Si premette che, a parte il fatto che la qualificazione giuridica dell'invalidità spetta al giudice, nella specie, poiché
la Supertravet chiede l'applicazione del contratto, la sua validità è elemento costitutivo della domanda e la sua nullità può essere rilevata d'ufficio dal giudice, per qualsiasi ragione risultante dai fatti accertati (Cass. 15 gennaio 1986 n. 196; 29 novembre 1985 n. 5958; 24 gennaio 1984 n. 596; 8 ottobre 1981 n. 5294, etc.).
Non si tratta di colpire di nullità un contratto in sè lecito, ma creativo di un organismo imprenditoriale adottato come strumento concreto di elusione di norme imperative (Cass. 7 luglio 1981 n. 4414). Il contratto è vietato direttamente (sebbene "virtualmente", come è ammesso in giurisprudenza: cfr. Cass. 4 dicembre 1982 n. 6601, purché il divieto, posto dalla norma imperativa, sia a tutela di un interesse di carattere pubblico e generale) per il contrasto con le norme imperative citate supra.

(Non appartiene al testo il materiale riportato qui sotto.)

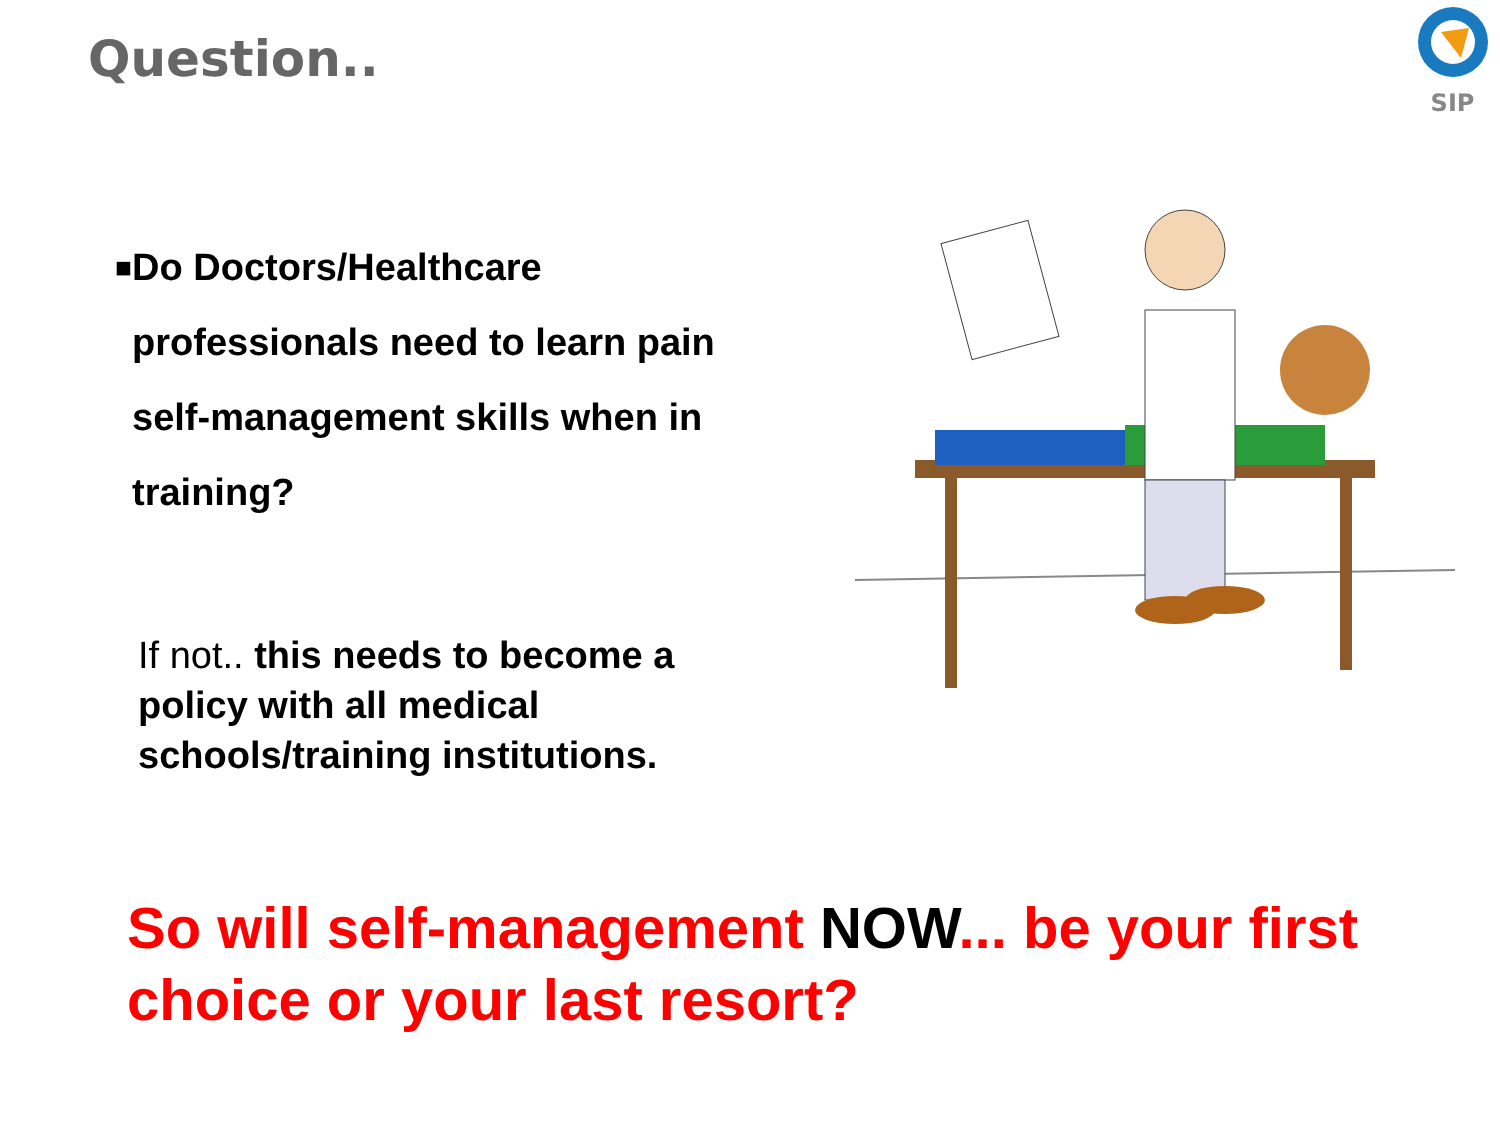Question..
SIP
■ Do Doctors/Healthcare professionals need to learn pain self-management skills when in training?
If not.. this needs to become a policy with all medical schools/training institutions.
So will self-management NOW... be your first choice or your last resort?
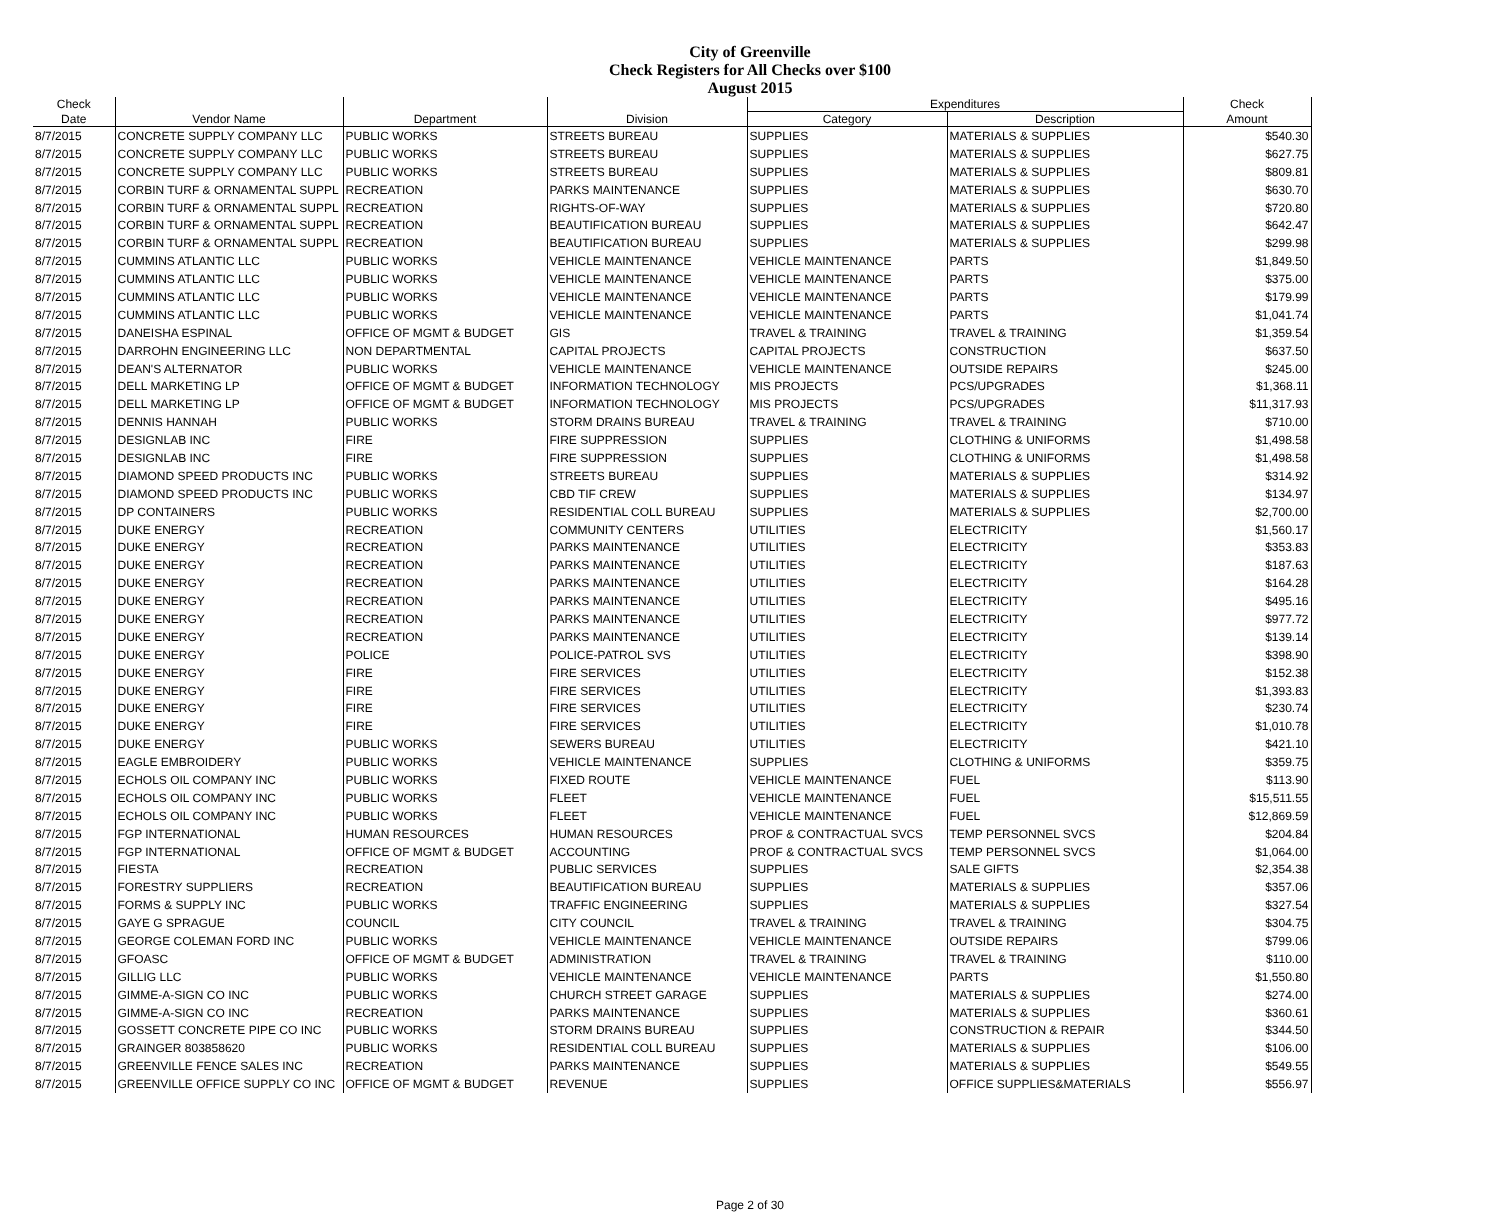City of Greenville
Check Registers for All Checks over $100
August 2015
| Check | | | | Expenditures | | Check |
| --- | --- | --- | --- | --- | --- | --- |
| Date | Vendor Name | Department | Division | Category | Description | Amount |
| 8/7/2015 | CONCRETE SUPPLY COMPANY LLC | PUBLIC WORKS | STREETS BUREAU | SUPPLIES | MATERIALS & SUPPLIES | $540.30 |
| 8/7/2015 | CONCRETE SUPPLY COMPANY LLC | PUBLIC WORKS | STREETS BUREAU | SUPPLIES | MATERIALS & SUPPLIES | $627.75 |
| 8/7/2015 | CONCRETE SUPPLY COMPANY LLC | PUBLIC WORKS | STREETS BUREAU | SUPPLIES | MATERIALS & SUPPLIES | $809.81 |
| 8/7/2015 | CORBIN TURF & ORNAMENTAL SUPPL | RECREATION | PARKS MAINTENANCE | SUPPLIES | MATERIALS & SUPPLIES | $630.70 |
| 8/7/2015 | CORBIN TURF & ORNAMENTAL SUPPL | RECREATION | RIGHTS-OF-WAY | SUPPLIES | MATERIALS & SUPPLIES | $720.80 |
| 8/7/2015 | CORBIN TURF & ORNAMENTAL SUPPL | RECREATION | BEAUTIFICATION BUREAU | SUPPLIES | MATERIALS & SUPPLIES | $642.47 |
| 8/7/2015 | CORBIN TURF & ORNAMENTAL SUPPL | RECREATION | BEAUTIFICATION BUREAU | SUPPLIES | MATERIALS & SUPPLIES | $299.98 |
| 8/7/2015 | CUMMINS ATLANTIC LLC | PUBLIC WORKS | VEHICLE MAINTENANCE | VEHICLE MAINTENANCE | PARTS | $1,849.50 |
| 8/7/2015 | CUMMINS ATLANTIC LLC | PUBLIC WORKS | VEHICLE MAINTENANCE | VEHICLE MAINTENANCE | PARTS | $375.00 |
| 8/7/2015 | CUMMINS ATLANTIC LLC | PUBLIC WORKS | VEHICLE MAINTENANCE | VEHICLE MAINTENANCE | PARTS | $179.99 |
| 8/7/2015 | CUMMINS ATLANTIC LLC | PUBLIC WORKS | VEHICLE MAINTENANCE | VEHICLE MAINTENANCE | PARTS | $1,041.74 |
| 8/7/2015 | DANEISHA ESPINAL | OFFICE OF MGMT & BUDGET | GIS | TRAVEL & TRAINING | TRAVEL & TRAINING | $1,359.54 |
| 8/7/2015 | DARROHN ENGINEERING LLC | NON DEPARTMENTAL | CAPITAL PROJECTS | CAPITAL PROJECTS | CONSTRUCTION | $637.50 |
| 8/7/2015 | DEAN'S ALTERNATOR | PUBLIC WORKS | VEHICLE MAINTENANCE | VEHICLE MAINTENANCE | OUTSIDE REPAIRS | $245.00 |
| 8/7/2015 | DELL MARKETING LP | OFFICE OF MGMT & BUDGET | INFORMATION TECHNOLOGY | MIS PROJECTS | PCS/UPGRADES | $1,368.11 |
| 8/7/2015 | DELL MARKETING LP | OFFICE OF MGMT & BUDGET | INFORMATION TECHNOLOGY | MIS PROJECTS | PCS/UPGRADES | $11,317.93 |
| 8/7/2015 | DENNIS HANNAH | PUBLIC WORKS | STORM DRAINS BUREAU | TRAVEL & TRAINING | TRAVEL & TRAINING | $710.00 |
| 8/7/2015 | DESIGNLAB INC | FIRE | FIRE SUPPRESSION | SUPPLIES | CLOTHING & UNIFORMS | $1,498.58 |
| 8/7/2015 | DESIGNLAB INC | FIRE | FIRE SUPPRESSION | SUPPLIES | CLOTHING & UNIFORMS | $1,498.58 |
| 8/7/2015 | DIAMOND SPEED PRODUCTS INC | PUBLIC WORKS | STREETS BUREAU | SUPPLIES | MATERIALS & SUPPLIES | $314.92 |
| 8/7/2015 | DIAMOND SPEED PRODUCTS INC | PUBLIC WORKS | CBD TIF CREW | SUPPLIES | MATERIALS & SUPPLIES | $134.97 |
| 8/7/2015 | DP CONTAINERS | PUBLIC WORKS | RESIDENTIAL COLL BUREAU | SUPPLIES | MATERIALS & SUPPLIES | $2,700.00 |
| 8/7/2015 | DUKE ENERGY | RECREATION | COMMUNITY CENTERS | UTILITIES | ELECTRICITY | $1,560.17 |
| 8/7/2015 | DUKE ENERGY | RECREATION | PARKS MAINTENANCE | UTILITIES | ELECTRICITY | $353.83 |
| 8/7/2015 | DUKE ENERGY | RECREATION | PARKS MAINTENANCE | UTILITIES | ELECTRICITY | $187.63 |
| 8/7/2015 | DUKE ENERGY | RECREATION | PARKS MAINTENANCE | UTILITIES | ELECTRICITY | $164.28 |
| 8/7/2015 | DUKE ENERGY | RECREATION | PARKS MAINTENANCE | UTILITIES | ELECTRICITY | $495.16 |
| 8/7/2015 | DUKE ENERGY | RECREATION | PARKS MAINTENANCE | UTILITIES | ELECTRICITY | $977.72 |
| 8/7/2015 | DUKE ENERGY | RECREATION | PARKS MAINTENANCE | UTILITIES | ELECTRICITY | $139.14 |
| 8/7/2015 | DUKE ENERGY | POLICE | POLICE-PATROL SVS | UTILITIES | ELECTRICITY | $398.90 |
| 8/7/2015 | DUKE ENERGY | FIRE | FIRE SERVICES | UTILITIES | ELECTRICITY | $152.38 |
| 8/7/2015 | DUKE ENERGY | FIRE | FIRE SERVICES | UTILITIES | ELECTRICITY | $1,393.83 |
| 8/7/2015 | DUKE ENERGY | FIRE | FIRE SERVICES | UTILITIES | ELECTRICITY | $230.74 |
| 8/7/2015 | DUKE ENERGY | FIRE | FIRE SERVICES | UTILITIES | ELECTRICITY | $1,010.78 |
| 8/7/2015 | DUKE ENERGY | PUBLIC WORKS | SEWERS BUREAU | UTILITIES | ELECTRICITY | $421.10 |
| 8/7/2015 | EAGLE EMBROIDERY | PUBLIC WORKS | VEHICLE MAINTENANCE | SUPPLIES | CLOTHING & UNIFORMS | $359.75 |
| 8/7/2015 | ECHOLS OIL COMPANY INC | PUBLIC WORKS | FIXED ROUTE | VEHICLE MAINTENANCE | FUEL | $113.90 |
| 8/7/2015 | ECHOLS OIL COMPANY INC | PUBLIC WORKS | FLEET | VEHICLE MAINTENANCE | FUEL | $15,511.55 |
| 8/7/2015 | ECHOLS OIL COMPANY INC | PUBLIC WORKS | FLEET | VEHICLE MAINTENANCE | FUEL | $12,869.59 |
| 8/7/2015 | FGP INTERNATIONAL | HUMAN RESOURCES | HUMAN RESOURCES | PROF & CONTRACTUAL SVCS | TEMP PERSONNEL SVCS | $204.84 |
| 8/7/2015 | FGP INTERNATIONAL | OFFICE OF MGMT & BUDGET | ACCOUNTING | PROF & CONTRACTUAL SVCS | TEMP PERSONNEL SVCS | $1,064.00 |
| 8/7/2015 | FIESTA | RECREATION | PUBLIC SERVICES | SUPPLIES | SALE GIFTS | $2,354.38 |
| 8/7/2015 | FORESTRY SUPPLIERS | RECREATION | BEAUTIFICATION BUREAU | SUPPLIES | MATERIALS & SUPPLIES | $357.06 |
| 8/7/2015 | FORMS & SUPPLY INC | PUBLIC WORKS | TRAFFIC ENGINEERING | SUPPLIES | MATERIALS & SUPPLIES | $327.54 |
| 8/7/2015 | GAYE G SPRAGUE | COUNCIL | CITY COUNCIL | TRAVEL & TRAINING | TRAVEL & TRAINING | $304.75 |
| 8/7/2015 | GEORGE COLEMAN FORD INC | PUBLIC WORKS | VEHICLE MAINTENANCE | VEHICLE MAINTENANCE | OUTSIDE REPAIRS | $799.06 |
| 8/7/2015 | GFOASC | OFFICE OF MGMT & BUDGET | ADMINISTRATION | TRAVEL & TRAINING | TRAVEL & TRAINING | $110.00 |
| 8/7/2015 | GILLIG LLC | PUBLIC WORKS | VEHICLE MAINTENANCE | VEHICLE MAINTENANCE | PARTS | $1,550.80 |
| 8/7/2015 | GIMME-A-SIGN CO INC | PUBLIC WORKS | CHURCH STREET GARAGE | SUPPLIES | MATERIALS & SUPPLIES | $274.00 |
| 8/7/2015 | GIMME-A-SIGN CO INC | RECREATION | PARKS MAINTENANCE | SUPPLIES | MATERIALS & SUPPLIES | $360.61 |
| 8/7/2015 | GOSSETT CONCRETE PIPE CO INC | PUBLIC WORKS | STORM DRAINS BUREAU | SUPPLIES | CONSTRUCTION & REPAIR | $344.50 |
| 8/7/2015 | GRAINGER 803858620 | PUBLIC WORKS | RESIDENTIAL COLL BUREAU | SUPPLIES | MATERIALS & SUPPLIES | $106.00 |
| 8/7/2015 | GREENVILLE FENCE SALES INC | RECREATION | PARKS MAINTENANCE | SUPPLIES | MATERIALS & SUPPLIES | $549.55 |
| 8/7/2015 | GREENVILLE OFFICE SUPPLY CO INC | OFFICE OF MGMT & BUDGET | REVENUE | SUPPLIES | OFFICE SUPPLIES&MATERIALS | $556.97 |
Page 2 of 30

Tale contrasto riguarda, nella specie, non direttamente la trasformazione della società in nome collettivo in società in accomandita semplice, ma la sola partecipazione della Supertravet quale socia accomandante, salva l'applicazione dell'art. 1420 c.c., che sancisce la nullità del contratto plurilaterale se la nullità colpisce il vincolo di una sola parte la cui partecipazione debba considerarsi essenziale. Sono, questi, problemi ulteriori che non devono esser risolti in questa sede, in quanto coinvolgenti accertamenti di fatto sull'essenzialità della partecipazione non affrontati dalla sentenza di secondo grado, stante la sua statuizione; problemi che sono devoluti alla stregua delle domande delle parti al giudice di rinvio, il quale dovrà adeguarsi al seguente principio di diritto: "Poiché la partecipazione di una società per azioni in qualità di accomandante ad una società in accomandita semplice comporta la violazione di norme inderogabili concernenti l'amministrazione ed i bilanci della società per azioni, quella partecipazione è nulla per violazione di norme imperative".
L'accoglimento del suddetto motivo comporta l'assorbimento di tutti gli altri, nonché del ricorso della Supertravet.
Al giudice di rinvio, che si designa in altra sezione della Corte d'appello di Napoli, è riservata anche la pronuncia sulle spese del giudizio di cassazione.

P.Q.M

La Corte di cassazione a sez. un. riunisce i ricorsi n. 6160-87; n. 6316-87 e n. 6362-87. Accogli il primo motivo del ricorso dei fratelli Melone e dichiara assorbiti gli altri motivi dello stesso ricorso, nonché il ricorso della soc. Supertravet.
Cassa la sentenza impugnata e rinvia, anche per le spese del giudizio di cassazione, ad altra sezione della Corte d'appello di Napoli.
Così deciso a Roma il 23 giugno 1988.